Cowboy Pride by Lacy Williams

Image result for cowboy pride lacey williams

Author: Lacy Williams

Genre: Romance

Format: Paperback 250 pages

Release Date: 23 July 2017

My Rating: **

This review was a difficult one for me to write because as a general rule I don’t usually gravitate towards the romance genre. I have read romance novels, and even sometimes enjoyed them, but they’re often not my first choice. I do however, like to read a broad spectrum of material and like to give books a chance to prove me wrong on first impressions, of which unfortunately, weren’t particularly great for this book.

The book cover was the standard romance book affair of a man and a woman who look like they’re about to have a heated kiss. Mills & Boon have flogged this style of cover to death over the years, along with hundreds of other authors. It would have been nice to see a change from the standard format which might have helped appeal the book to me more. If it wasn’t for the fact that this book is part of the Big Library Read at present then I can genuinely say I would have flicked past this and not given it another thought.

On the subject of the Big Library Read, for those of you who might not be familiar with the concept, it is facilitated through OverDrive, which is a reading app/programme linked with your library card which allows you to access any digital content which your library may have on offer. The purpose of the Big Library Read is to connect readers around the world with the same eBook at the same time without any wait lists or holds and effectively works as an online book club.
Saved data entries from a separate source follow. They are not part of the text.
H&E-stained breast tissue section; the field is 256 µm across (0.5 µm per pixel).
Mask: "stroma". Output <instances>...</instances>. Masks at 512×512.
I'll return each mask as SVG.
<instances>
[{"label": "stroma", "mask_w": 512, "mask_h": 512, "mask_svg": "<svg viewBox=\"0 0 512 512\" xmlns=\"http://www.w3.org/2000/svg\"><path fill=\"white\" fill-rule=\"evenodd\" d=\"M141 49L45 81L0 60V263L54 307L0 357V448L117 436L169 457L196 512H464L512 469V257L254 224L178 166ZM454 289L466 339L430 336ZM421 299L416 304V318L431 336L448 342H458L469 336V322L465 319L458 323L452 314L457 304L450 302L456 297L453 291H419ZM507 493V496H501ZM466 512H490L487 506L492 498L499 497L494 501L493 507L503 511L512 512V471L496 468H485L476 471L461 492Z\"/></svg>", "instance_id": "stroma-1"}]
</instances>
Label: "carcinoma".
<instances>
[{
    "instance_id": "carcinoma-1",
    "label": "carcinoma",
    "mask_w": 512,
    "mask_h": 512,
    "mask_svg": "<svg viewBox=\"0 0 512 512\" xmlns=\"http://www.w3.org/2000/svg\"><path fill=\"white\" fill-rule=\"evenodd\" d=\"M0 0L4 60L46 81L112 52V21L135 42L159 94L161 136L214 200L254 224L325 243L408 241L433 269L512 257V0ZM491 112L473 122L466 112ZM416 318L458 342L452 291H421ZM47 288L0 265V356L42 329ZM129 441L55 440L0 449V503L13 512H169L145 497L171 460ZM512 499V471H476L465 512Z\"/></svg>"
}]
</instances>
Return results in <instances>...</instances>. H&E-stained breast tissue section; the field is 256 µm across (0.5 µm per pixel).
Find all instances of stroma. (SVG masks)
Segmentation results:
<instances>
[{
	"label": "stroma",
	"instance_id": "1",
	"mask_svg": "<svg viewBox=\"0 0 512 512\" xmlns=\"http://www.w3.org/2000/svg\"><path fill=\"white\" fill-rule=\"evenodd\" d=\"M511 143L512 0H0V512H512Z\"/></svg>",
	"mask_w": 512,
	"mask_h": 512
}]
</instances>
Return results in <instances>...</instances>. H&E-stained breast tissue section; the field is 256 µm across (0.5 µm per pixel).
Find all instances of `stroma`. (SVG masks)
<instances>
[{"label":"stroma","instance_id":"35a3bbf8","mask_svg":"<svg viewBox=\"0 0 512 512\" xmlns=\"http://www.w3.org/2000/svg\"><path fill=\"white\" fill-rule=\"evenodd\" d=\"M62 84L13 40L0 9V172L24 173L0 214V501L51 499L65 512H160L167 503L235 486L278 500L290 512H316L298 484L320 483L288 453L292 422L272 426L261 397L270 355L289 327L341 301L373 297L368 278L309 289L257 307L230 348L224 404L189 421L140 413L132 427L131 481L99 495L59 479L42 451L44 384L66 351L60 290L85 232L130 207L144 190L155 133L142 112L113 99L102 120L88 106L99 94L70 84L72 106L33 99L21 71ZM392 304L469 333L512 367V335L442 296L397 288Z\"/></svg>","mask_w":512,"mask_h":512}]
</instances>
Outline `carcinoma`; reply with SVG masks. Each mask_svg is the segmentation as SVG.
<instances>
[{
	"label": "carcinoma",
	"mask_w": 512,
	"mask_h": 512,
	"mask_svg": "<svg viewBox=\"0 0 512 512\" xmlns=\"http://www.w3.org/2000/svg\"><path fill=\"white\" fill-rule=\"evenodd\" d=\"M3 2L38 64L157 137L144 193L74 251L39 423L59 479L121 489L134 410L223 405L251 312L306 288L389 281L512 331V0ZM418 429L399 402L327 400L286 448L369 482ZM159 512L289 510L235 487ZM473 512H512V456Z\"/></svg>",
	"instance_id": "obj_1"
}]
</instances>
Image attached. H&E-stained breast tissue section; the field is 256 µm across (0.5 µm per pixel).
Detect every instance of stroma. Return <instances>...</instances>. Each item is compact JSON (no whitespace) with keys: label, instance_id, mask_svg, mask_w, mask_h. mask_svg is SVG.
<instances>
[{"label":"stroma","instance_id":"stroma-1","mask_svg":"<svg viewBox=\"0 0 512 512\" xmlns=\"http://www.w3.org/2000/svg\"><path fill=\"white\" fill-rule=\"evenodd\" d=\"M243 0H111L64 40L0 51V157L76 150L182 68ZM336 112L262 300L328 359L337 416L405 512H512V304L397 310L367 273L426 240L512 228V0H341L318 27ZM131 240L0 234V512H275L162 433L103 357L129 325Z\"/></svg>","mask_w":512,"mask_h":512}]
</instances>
At the time of reading I didn’t actually realise it was part of a series. It’s actually No.3 in the Wild Wyoming Hearts series by Lacy Williams. However, it can be read alone and doesn’t necessarily require the first two books to have been read to get the gist of the story and characters.

The book opens around the character Liza Bennett who works in her family’s shop and has set herself the mission of helping her sister Janie find love. The two sisters attend a dance at the town hall where they meet Rob Darcy and Nathan Bingley. Jane and Nathan seem to hit it off instantly and dance all night, whereas although there appears to be attraction between Liza and Rob, a throwaway comment made outside the dance by Rob sets her mind against having any romantic feelings towards him. Janie becomes injured while riding her horse in a storm and the two sisters find themselves at Nathan’s ranch while Janie heals. In such close quarters emotions are bound to run high.

Bar the annoying spelling mistakes which kept cropping up throughout the book, this was a pleasant re-telling of what is meant to be an adaptation of Pride and Prejudice as a western. I guess there were some similarities to the classic, but if it wasn’t for the fact it mentions Pride and Prejudice in the books synopsis then I’m not sure I would have even realised the connection.

Ultimately the book is just a love story set in the west. When an author compares their book to a classic like Pride and Prejudice, they are setting up their reader for big expectations. I would imagine the majority of readers of this book would have chosen to do so because of the fact that it has been marketed as a Pride and Prejudice adaptation.

I would suggest that if an author is not 100% sure that they can deliver on these expectations, that they should think twice before making the comparisons. It might get the book more reads initially, but ultimately it will not result in good reviews as rather than reviewing the book as the cute little easy summer beach read that it is, everyone will spend their time comparing the book to the classic and all the reasons why it has not lived up to their expectations.

I personally feel that the book would have done better of its own steam rather than selling itself as a Pride and Prejudice adaptation. Taken as a Western Romance it’s a nice easy read, taken as an adaptation, in my opinion, it has failed.

Putting aside the personal opinions expressed above, I did like the fact that book was told from the four main protagonists perspectives, although it does sometimes jump rather erratically from one to the other. Having a story told from different perspectives did help to create a rounded picture and fill the plot out. Even though this genre wouldn’t be my top pick, it did help me kill some time on a few lunch hours. It wasn’t the worst book I’ve ever read, just not one that I would wish to read again.